Though some of the young players have been inconsistent, especially when Washington has sputtered in the second half, the lineup is made up mainly of veterans, including Jordan and guard Jerry Stackhouse.

"As talented as we are on paper, we're not talented when we're out there on that basketball court," Jordan said after the Memphis loss.

Added Stackhouse: "We're not on the same page right now offensively and defensively. We play well at times but we haven't put a consistent effort since, probably the [Nov. 8] Lakers game. We're doing good things in certain areas on different nights. We've got to try to put it all together and do all those good things in all the areas on the same night. That's how we're going to get out of this."

For much of the season, the Wizards have struggled when opponents play non-traditional, man-to-man defenses. That is one area that must be addressed as their repeated failures may prompt opponents to trap them, play a zone, or use some other type of hybrid defense.

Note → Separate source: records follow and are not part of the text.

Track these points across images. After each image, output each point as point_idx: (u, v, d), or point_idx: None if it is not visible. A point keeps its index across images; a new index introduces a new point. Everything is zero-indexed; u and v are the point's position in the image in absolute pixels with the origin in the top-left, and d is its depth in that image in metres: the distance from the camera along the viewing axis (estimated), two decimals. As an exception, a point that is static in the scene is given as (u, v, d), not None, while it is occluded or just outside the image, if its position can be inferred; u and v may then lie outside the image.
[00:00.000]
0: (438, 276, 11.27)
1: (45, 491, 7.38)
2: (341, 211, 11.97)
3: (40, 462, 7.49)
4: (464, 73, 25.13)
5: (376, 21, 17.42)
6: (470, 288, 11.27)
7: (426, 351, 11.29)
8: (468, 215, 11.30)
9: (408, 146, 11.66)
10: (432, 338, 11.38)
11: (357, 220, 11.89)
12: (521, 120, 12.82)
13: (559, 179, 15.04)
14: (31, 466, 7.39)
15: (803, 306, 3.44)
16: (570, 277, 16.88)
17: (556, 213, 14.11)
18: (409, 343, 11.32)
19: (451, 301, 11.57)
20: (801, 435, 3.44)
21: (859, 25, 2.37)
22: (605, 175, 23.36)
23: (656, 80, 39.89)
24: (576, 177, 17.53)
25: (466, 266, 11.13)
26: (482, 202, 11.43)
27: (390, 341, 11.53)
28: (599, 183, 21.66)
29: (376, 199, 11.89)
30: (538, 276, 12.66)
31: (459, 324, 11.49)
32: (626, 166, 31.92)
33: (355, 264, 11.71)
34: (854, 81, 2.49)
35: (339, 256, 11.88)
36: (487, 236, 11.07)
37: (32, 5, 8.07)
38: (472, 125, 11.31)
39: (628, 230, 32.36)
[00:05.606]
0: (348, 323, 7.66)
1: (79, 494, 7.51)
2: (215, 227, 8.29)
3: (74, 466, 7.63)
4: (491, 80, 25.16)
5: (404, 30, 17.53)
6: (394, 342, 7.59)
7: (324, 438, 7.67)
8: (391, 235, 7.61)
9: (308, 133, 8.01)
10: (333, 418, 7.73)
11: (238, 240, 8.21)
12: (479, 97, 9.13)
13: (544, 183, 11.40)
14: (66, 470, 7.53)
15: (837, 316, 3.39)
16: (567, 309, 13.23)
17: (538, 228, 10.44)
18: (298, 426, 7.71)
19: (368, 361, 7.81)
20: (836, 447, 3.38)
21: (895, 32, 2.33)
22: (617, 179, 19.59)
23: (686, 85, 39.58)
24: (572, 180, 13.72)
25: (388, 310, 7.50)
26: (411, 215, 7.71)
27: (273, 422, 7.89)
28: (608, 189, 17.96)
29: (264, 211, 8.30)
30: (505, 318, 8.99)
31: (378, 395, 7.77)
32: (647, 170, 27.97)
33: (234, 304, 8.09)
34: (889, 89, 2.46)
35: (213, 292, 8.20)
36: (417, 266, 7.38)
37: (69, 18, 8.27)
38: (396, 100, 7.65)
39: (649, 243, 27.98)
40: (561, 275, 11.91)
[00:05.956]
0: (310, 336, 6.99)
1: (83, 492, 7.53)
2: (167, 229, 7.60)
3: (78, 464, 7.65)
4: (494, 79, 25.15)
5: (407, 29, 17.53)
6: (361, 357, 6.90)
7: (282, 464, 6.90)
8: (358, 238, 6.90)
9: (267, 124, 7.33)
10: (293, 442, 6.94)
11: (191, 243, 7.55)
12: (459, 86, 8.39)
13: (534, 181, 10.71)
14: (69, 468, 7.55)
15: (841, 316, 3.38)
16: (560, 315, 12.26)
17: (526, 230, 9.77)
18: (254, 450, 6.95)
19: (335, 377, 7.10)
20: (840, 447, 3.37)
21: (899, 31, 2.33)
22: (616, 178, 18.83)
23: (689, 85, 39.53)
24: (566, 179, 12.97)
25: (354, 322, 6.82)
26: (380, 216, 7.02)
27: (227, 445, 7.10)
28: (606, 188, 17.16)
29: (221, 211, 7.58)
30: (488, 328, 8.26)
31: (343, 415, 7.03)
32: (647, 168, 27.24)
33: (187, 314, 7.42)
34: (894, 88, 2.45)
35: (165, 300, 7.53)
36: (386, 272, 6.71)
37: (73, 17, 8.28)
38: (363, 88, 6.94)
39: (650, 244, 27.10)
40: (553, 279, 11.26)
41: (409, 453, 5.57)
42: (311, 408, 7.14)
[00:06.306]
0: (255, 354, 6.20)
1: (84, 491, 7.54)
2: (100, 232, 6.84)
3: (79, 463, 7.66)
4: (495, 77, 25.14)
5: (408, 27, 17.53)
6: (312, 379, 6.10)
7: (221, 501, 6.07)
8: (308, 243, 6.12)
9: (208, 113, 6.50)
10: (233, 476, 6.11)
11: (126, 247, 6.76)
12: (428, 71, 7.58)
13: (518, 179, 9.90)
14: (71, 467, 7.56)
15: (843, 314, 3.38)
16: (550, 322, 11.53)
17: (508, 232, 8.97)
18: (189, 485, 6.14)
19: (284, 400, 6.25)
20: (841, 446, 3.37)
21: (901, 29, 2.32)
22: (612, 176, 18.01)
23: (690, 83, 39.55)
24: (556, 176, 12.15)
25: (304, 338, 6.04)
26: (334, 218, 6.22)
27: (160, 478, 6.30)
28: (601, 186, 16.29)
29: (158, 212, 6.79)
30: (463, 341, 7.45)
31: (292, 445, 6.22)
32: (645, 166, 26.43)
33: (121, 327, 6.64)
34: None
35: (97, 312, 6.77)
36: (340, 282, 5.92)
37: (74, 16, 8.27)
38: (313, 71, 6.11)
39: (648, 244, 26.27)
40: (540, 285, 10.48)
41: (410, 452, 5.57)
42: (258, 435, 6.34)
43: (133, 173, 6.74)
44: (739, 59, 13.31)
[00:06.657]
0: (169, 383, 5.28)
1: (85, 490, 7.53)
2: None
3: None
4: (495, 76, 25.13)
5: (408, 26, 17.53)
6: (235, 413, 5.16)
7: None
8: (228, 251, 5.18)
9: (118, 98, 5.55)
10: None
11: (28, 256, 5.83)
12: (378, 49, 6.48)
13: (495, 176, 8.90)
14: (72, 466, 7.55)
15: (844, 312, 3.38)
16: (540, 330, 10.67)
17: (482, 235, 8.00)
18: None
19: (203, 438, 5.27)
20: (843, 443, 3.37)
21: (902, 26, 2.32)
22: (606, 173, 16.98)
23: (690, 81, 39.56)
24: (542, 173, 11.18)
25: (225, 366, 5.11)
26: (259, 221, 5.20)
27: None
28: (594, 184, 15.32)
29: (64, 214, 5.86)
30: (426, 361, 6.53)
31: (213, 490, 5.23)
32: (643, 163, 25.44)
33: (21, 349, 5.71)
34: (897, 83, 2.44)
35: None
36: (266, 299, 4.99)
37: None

The Rockets and the Grizzlies took Washington out of its offense with zone defenses. Instead of quickly moving the ball and allowing passing lanes to develop or attacking gaps left by late-rotating defenders, the Wizards fired up outside shots without a second thought. In those games, Washington took 30 three-pointers and made 12. Stackhouse, a slasher, took 15 of those long-range shots, making five. He missed all eight attempts against the Grizzlies.

The offshoot of putting up so many outside shots has been a mere 18 free throws in those two games. Stackhouse, one of the league leaders getting to the foul line, has taken just six in that span. Jordan took just two. Their five main big men took just nine foul shots.

"One of the keys to our team is getting to the free throw line," Collins said. "When we take shots from the outside, it takes away from the strength of our team."

Wizards Note: Starting point guard Larry Hughes is still listed as day-to-day after straining his right wrist against the Grizzlies.